I left home at 67. That is, I left the idea of home. Last August, I bought a 20-year old, 22-foot motorhome and took off to Texas to see my brother, who was in hospital after a medical emergency. I was in a bit of a hurry. As tends to be my style, I didn’t pay attention to the details of the vehicle, even though I was a manager in the car business for 10 years. I did not know much about RVs. I liked the inside. particularly the big windows on two sides of the bed in the back. Everything seemed to work. Drove well on a Chevrolet van 350 chassis.

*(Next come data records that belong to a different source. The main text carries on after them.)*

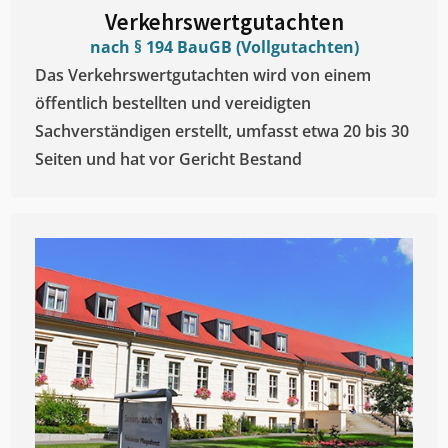
Verkehrswertgutachten
nach § 194 BauGB (Vollgutachten)
Das Verkehrswertgutachten wird von einem
öffentlich bestellten und vereidigten
Sachverständigen erstellt, umfasst etwa 20 bis 30
Seiten und hat vor Gericht Bestand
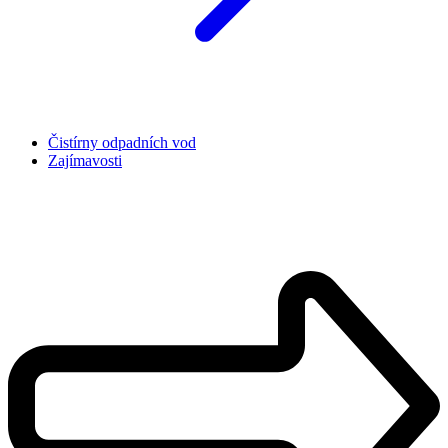
Čistírny odpadních vod
Zajímavosti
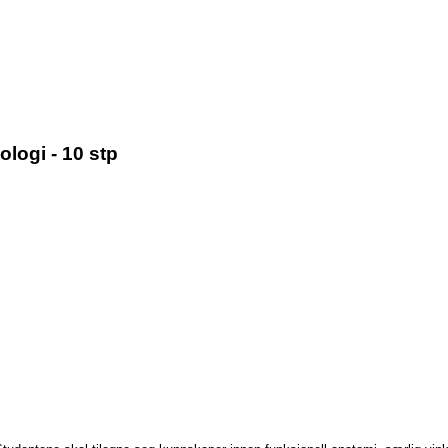
logi - 10 stp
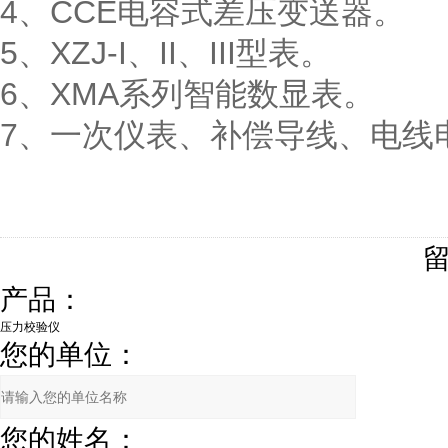
4、CCE电容式差压变送器。
5、XZJ-I、II、III型表。
6、XMA系列智能数显表。
7、一次仪表、补偿导线、电线
产品：
您的单位：
您的姓名：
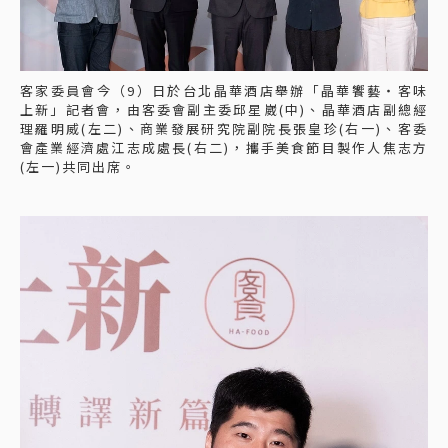
客家委員會今（9）日於台北晶華酒店舉辦「晶華饗藝・客味
上新」記者會，由客委會副主委邱星崴(中)、晶華酒店副總經
理羅明威(左二)、商業發展研究院副院長張皇珍(右一)、客委
會產業經濟處江志成處長(右二)，攜手美食節目製作人焦志方
(左一)共同出席。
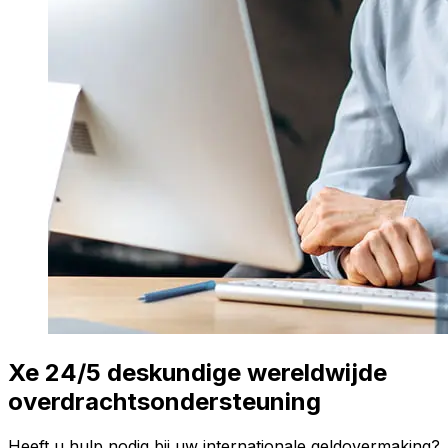
Xe 24/5 deskundige wereldwijde
overdrachtsondersteuning
Heeft u hulp nodig bij uw internationale geldovermaking?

I bought it As-Is. (I can hear the veteran RVers laughing).
On my first trip, from San Jose to San Luis Obispo, a rear tire blew bits of the wheel well through the cabinet wall into the front cab. Turns out four out of six tires were 10 years old and ripe for delamination. They looked good, but they had been in storage for years apparently. Although the coach inside is comfortable, the roof had a couple of leaks. All-in-all, it wasn’t the best deal probably, but experience (I am now 68) has taught me that things rarely work out as planned and one needs to be consistent about what one wants in order to see a single direction through the changes.
After making sure my brother was taken care of, I returned to California and began to learn about boon-docking, state parks, RV resorts and life at 10 miles to the gallon. Initially, I wasn’t too concerned about the likelihood of leaks in an old rig because it had only rained three or four times all season in Northern California the year before. Rain was rare in the Golden State. This year turns out to be a record year for rain. I have spent the last three months hiding from it in the Southwest desert. I have since coated the roof with liquid rubber and sprayed Flexseal on the most likely suspects. As if I knew what I were doing.
At first, the independence on the road was a little baffling. Where do I go? When? I have a limited budget. Ten miles to the gallon means sorting priorities. My master plan is to drive north to Canada when it warms up. The Fall and Winter months have mostly been filled by visiting friends. I went looking for photos a couple of times on the central coast and by the Colorado River.
In Arizona, I stayed in a Canadian friend’s house to clean it up and get it ready for sale. Sleeping in a room for a month … my view constantly bashing into four plain walls … showed me how much I was enjoying being out and about inside the southwestern landscape.
I am currently in Palm Springs, waiting for the latest record storm out of the West. We will see if I have to bring out the saucepans again. Then I am heading back to San Luis Obispo. Both my temporary bases in SLO and San Jose have been flooded and are closed for repairs. I will figure it out. I have learned that. In a couple of weeks, I am driving Alice (my 1996 Tioga Arrow) to Las Vegas, where I will shoot the USA Sevens rugby tournament with my old friends Ian Muir and David Barpal. I will definitely cover that in a blog.
These days, I like taking the time to appreciate what is around me. Sunrises and sunsets are glorious in Arizona. By the ocean, the waves roll in from the horizon and connect me to the edge of the world. In the desert, the winds carry smells that seem to be alive. There is nothing else I am expected to do. Nowhere else I am expected to go. Ironic … going on the road to be here now.
Beginning sometime in April, I will start the trip north, along the coast. I first made that trip in 1974, in a tiny 2-cylinder, 600 cc Honda coupe, with my first wife. We made it up to the Yukon before I had to turn around and protect the little car from the Alcan highway. I did it again in 2006, after my second wife and I separated and sold the house.
The second time, I drove a 2000 Toyota Camry up the coast and then over the Canadian Rockies to Edmonton. There I covered the 2006 Women’s Rugby World Cup for Rugby magazine.
In the Sixties, I was an English Literature major at UCLA. In the Seventies, a high school teacher. In the Eighties, I was a manager at the Mercedes-Benz store in San Jose. In the Nineties, I worked as a marketing consultant/sales trainer. For a couple of years in the early 2000’s, I worked as a manager at Mercedes-Benz of Beverly Hills – to get that company ready for sale by Jardine Matheson of Hong Kong. When that was over, I had enough of business and I learned to work as a professional photographer. I used to teach high school photography, once upon a time. From 2005 to 2012, I covered college and pro sports in the Bay area. Worked every day. Fair to say, it was not Mercedes-Benz money though.
In 2012, I moved to the Russian River. I lived in a house with a wood stove for three years. I loved it up there. Wrote a couple of books. I expected to make a fortune and travel the world, writing about stuff. No fortune was forthcoming. I returned to San Jose for a year and went back to shooting high school sports for Maxpreps. For me, there wasn’t the money in it that there once was. I had to accept, once again, that there is no going back. It was time to hit the road. Time to see everything differently.